What is the Metaverse of Mark Zuckerberg and what does it mean for digital assets?

When Mark Zuckerberg decides to bet big on something, the rest of the world tends to pay attention. And over recent weeks, it’s become apparent he is betting big on the “Metaverse”, as evidenced by his October 28 announcement, when Facebook was officially renamed “Meta Platform”. But what is the “Metaverse” and the “Meta Platform” and where do digital assets fit in, if at all?

In brief, the Metaverse is an online 3D space where users can interact virtually. It will combine aspects of augmented and virtual reality, social media, online gaming and cryptocurrencies to create a fully virtual environment for its users - and Facebook plans to focus its efforts on developing it. The corporation expects to spend at least $10 billion on this project in 2021 alone, and this figure is only likely to increase in the coming years. 


Readers would be forgiven for seeing no difference between the Metaverse and Web 3.0, and they are in fact very similar concepts. The easiest way to understand the difference is to see Web 3.0 as the engine that powers Metaverse products and solutions. 

READ: How is crypto setting the stage for Web 3.0?

The Metaverse is set to be a place where all users are able to seamlessly plug into a virtual reality. Web 3.0 is the evolution of how users control their online identities and digital assets, underpinned by blockchain technology. As such, Web 3.0 will encompass both the Metaverse and other web-based applications that will not fall under the scope of the Metaverse.

The role of digital assets

Despite these subtle differences, one thing is certain: the two concepts cannot exist without one another. And consequently, neither can exist without blockchain technology, which has the power to revolutionize how users interact with data.

### [Listed records]
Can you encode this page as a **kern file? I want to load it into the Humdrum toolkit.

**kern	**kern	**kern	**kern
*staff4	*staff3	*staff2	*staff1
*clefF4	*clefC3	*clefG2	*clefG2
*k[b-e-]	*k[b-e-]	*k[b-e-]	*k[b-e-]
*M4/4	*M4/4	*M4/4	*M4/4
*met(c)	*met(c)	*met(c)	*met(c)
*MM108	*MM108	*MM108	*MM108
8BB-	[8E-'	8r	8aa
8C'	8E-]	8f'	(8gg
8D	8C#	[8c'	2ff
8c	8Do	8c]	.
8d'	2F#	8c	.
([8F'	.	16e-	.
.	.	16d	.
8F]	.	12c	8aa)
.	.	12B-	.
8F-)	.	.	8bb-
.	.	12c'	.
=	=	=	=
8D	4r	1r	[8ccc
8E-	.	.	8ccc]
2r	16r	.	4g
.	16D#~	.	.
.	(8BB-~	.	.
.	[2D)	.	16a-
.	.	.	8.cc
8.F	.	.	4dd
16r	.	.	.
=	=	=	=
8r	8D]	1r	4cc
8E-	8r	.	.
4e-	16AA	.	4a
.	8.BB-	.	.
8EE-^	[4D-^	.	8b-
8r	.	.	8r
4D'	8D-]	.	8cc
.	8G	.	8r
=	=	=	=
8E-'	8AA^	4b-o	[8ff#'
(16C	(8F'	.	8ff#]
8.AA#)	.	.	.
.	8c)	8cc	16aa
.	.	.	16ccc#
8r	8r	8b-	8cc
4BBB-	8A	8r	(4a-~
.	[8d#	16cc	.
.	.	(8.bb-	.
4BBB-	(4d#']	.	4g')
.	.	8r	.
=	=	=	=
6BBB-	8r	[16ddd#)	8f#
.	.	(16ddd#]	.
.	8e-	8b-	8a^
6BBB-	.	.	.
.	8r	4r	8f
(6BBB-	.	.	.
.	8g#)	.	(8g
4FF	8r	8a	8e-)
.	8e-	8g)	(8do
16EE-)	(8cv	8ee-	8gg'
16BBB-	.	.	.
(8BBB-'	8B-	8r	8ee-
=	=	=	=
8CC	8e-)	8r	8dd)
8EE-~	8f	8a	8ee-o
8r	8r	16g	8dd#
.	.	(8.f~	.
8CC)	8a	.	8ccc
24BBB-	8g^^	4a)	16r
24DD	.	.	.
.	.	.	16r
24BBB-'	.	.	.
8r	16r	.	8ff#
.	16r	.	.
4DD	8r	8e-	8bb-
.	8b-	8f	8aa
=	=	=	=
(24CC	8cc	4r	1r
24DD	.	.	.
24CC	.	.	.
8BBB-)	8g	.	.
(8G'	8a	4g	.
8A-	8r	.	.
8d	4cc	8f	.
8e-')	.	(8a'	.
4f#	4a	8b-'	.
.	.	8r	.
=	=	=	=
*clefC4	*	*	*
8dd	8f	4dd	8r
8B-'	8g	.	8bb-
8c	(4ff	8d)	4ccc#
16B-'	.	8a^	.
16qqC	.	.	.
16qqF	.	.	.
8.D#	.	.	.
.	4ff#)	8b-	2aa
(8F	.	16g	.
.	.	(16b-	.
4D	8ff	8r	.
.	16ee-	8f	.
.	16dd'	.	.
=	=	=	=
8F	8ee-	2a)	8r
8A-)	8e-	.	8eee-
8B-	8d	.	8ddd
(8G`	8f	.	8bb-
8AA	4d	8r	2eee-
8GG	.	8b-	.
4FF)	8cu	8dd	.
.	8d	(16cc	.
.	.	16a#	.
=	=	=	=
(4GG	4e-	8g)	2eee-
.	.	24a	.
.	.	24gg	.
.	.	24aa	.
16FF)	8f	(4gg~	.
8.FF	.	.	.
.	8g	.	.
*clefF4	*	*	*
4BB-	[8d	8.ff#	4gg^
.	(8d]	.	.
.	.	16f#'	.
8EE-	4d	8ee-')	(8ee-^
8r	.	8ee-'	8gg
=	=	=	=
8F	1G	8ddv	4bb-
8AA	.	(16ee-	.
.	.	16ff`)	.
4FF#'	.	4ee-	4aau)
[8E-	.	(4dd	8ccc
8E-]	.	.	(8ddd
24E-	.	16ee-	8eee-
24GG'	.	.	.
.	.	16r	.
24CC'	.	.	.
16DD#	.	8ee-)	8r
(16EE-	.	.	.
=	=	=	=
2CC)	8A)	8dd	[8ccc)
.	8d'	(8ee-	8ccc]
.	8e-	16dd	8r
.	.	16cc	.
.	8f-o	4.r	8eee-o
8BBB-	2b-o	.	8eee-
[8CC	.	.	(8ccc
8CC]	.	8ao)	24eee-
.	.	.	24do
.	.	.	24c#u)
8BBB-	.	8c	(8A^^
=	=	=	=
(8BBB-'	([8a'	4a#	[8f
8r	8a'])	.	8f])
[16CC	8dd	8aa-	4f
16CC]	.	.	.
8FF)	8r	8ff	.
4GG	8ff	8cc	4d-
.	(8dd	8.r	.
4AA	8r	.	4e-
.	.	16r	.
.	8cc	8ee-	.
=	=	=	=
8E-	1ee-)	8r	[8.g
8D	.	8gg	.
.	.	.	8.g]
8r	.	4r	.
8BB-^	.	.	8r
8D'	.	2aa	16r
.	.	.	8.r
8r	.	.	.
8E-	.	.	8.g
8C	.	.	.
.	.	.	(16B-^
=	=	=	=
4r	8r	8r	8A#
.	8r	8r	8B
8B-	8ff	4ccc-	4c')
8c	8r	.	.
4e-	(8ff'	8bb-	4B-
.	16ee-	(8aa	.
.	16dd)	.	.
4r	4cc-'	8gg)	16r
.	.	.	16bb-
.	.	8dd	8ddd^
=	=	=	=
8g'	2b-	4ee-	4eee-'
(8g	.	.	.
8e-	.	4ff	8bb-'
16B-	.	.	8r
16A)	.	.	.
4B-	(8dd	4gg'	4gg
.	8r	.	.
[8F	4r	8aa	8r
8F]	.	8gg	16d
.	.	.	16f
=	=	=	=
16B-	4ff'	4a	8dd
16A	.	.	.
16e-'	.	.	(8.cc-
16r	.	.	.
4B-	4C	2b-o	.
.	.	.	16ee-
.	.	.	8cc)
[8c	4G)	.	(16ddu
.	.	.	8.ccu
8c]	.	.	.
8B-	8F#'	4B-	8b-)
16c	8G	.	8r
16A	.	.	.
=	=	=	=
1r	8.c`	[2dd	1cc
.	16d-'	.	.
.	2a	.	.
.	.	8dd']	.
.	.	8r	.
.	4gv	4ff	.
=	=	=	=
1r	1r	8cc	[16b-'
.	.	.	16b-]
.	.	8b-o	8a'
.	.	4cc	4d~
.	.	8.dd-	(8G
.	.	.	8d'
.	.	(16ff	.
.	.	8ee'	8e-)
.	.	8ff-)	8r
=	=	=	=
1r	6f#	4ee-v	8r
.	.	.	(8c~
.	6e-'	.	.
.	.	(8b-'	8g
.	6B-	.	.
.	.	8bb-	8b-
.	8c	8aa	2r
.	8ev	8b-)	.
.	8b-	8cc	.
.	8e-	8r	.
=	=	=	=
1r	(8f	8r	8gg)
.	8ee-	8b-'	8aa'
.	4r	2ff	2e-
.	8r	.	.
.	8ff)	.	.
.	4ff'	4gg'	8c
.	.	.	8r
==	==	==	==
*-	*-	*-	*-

### [Problem]
Say whether each statement agrees with the text about Mark Zuckerberg's Metaverse, answering yes or no and quoting the deciding words of that text: (a) Facebook was renamed "Meta Platform" on October 28. (b) The corporation expects to spend no more than $10 billion on the project in 2021. (c) The Metaverse will encompass Web 3.0.

### [Exercise response]
(a) Yes: "as evidenced by his October 28 announcement, when Facebook was officially renamed “Meta Platform”"
(b) No: "The corporation expects to spend at least $10 billion on this project in 2021 alone"
(c) No: "Web 3.0 will encompass both the Metaverse and other web-based applications that will not fall under the scope of the Metaverse"